Now here is where it gets mushy and gushy, but it's my blog and I can do that:
Thing 21 put my entire semester in perspective. Despite my best efforts, I got completely behind this semester (and the cruddy part is that everything that came up was out of my control- sick kid, hubby came home a week early, assignments getting pushed back or assigned out of left field, etc.) I was so overwhelmed and exhausted all of the past week, I was (still am) bummed that I knew I was going to be getting more Bs than usual and I was so ready to sleep.
So I get to the video creator and decide to kill 2 birds with one stone- make a video out of Zoe to send to all the grandparents so they will LEAVE ME ALONE for pictures. I love taking pictures, I will take 18 shots of Zoe in one sitting just for "the perfect picture," I secretly wish I was a photography major...tee hee! Well, I've been so dang busy this semester I haven't taken many pictures, and I was pulling from our summer trip to the beach, Sea World, and the day her dad left for deployment. Just rifling through the pictures I wanted to use was so emotionally draining- she had gotten bigger and smarter and her daycare teachers knew more about her than I did. And I have been right here the whole time, I just stayed too busy.
This was upsetting; when I'm not busy she seems to grow up fast then, too. But this is too fast.
So I have made a decision- I have already registered for next semester, so I am taking 15 hours next semester. But I was thinking- oh 3 summer school classes, then 15 hours next fall, student teach in the spring, then graduate.
No, No, NO NO NO NO NO!
When I graduate I will be even busier. I want to remember and take pictures of all I can right now, because the day when she is 11 and hates her mom is going to be here tomorrow. So I am adding more time onto my degree, and other than the fact that I will be 25 when I finally graduate from college, I am feeling really good about this.

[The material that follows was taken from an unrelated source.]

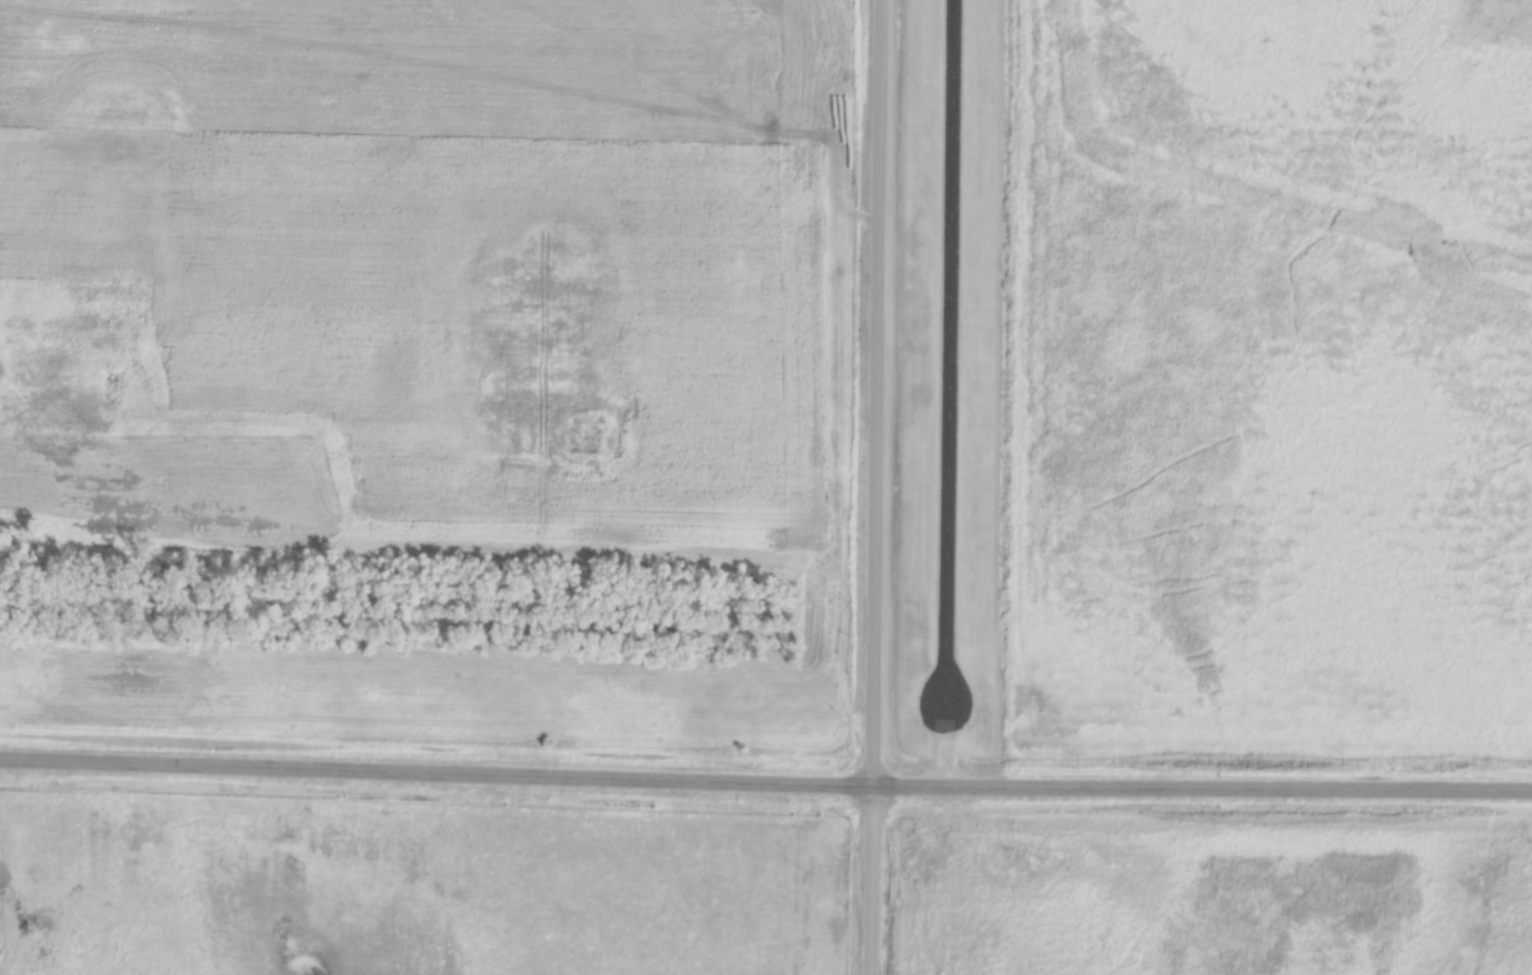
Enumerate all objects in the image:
airport runway: (950, 351)
airport: (1215, 382)
road: (872, 487)
road: (765, 783)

In fact, I think I am going to go watch Zoe sleep, smell her hair, and thank the Good Lord that I realized what I'm missing before it was too late to change it.
2 comments:
I'll be 33 when I graduate, Lauren. And it's ok. :) For what it's worth, I think you're fantastically bright and fabulous, and I doubt that even if you watched your sweet Zoe 24/7, you would not still be sad. Being a mom is a bittersweet process- these babies of ours grow up to be complex, amazing little people, and it's so beautiful to watch them emerge into who they are going to be...but it's still so hard to let go...and it's still so hard to face how quickly time does move forward.
I don't want you to beat yourself up (and I have had similar guilty feelings myself this semester). I do, however, think you are right to follow your heart. :-)
I am glad I got to know you this semester. :*)
And then you will be a grandmother - and there is nothing better!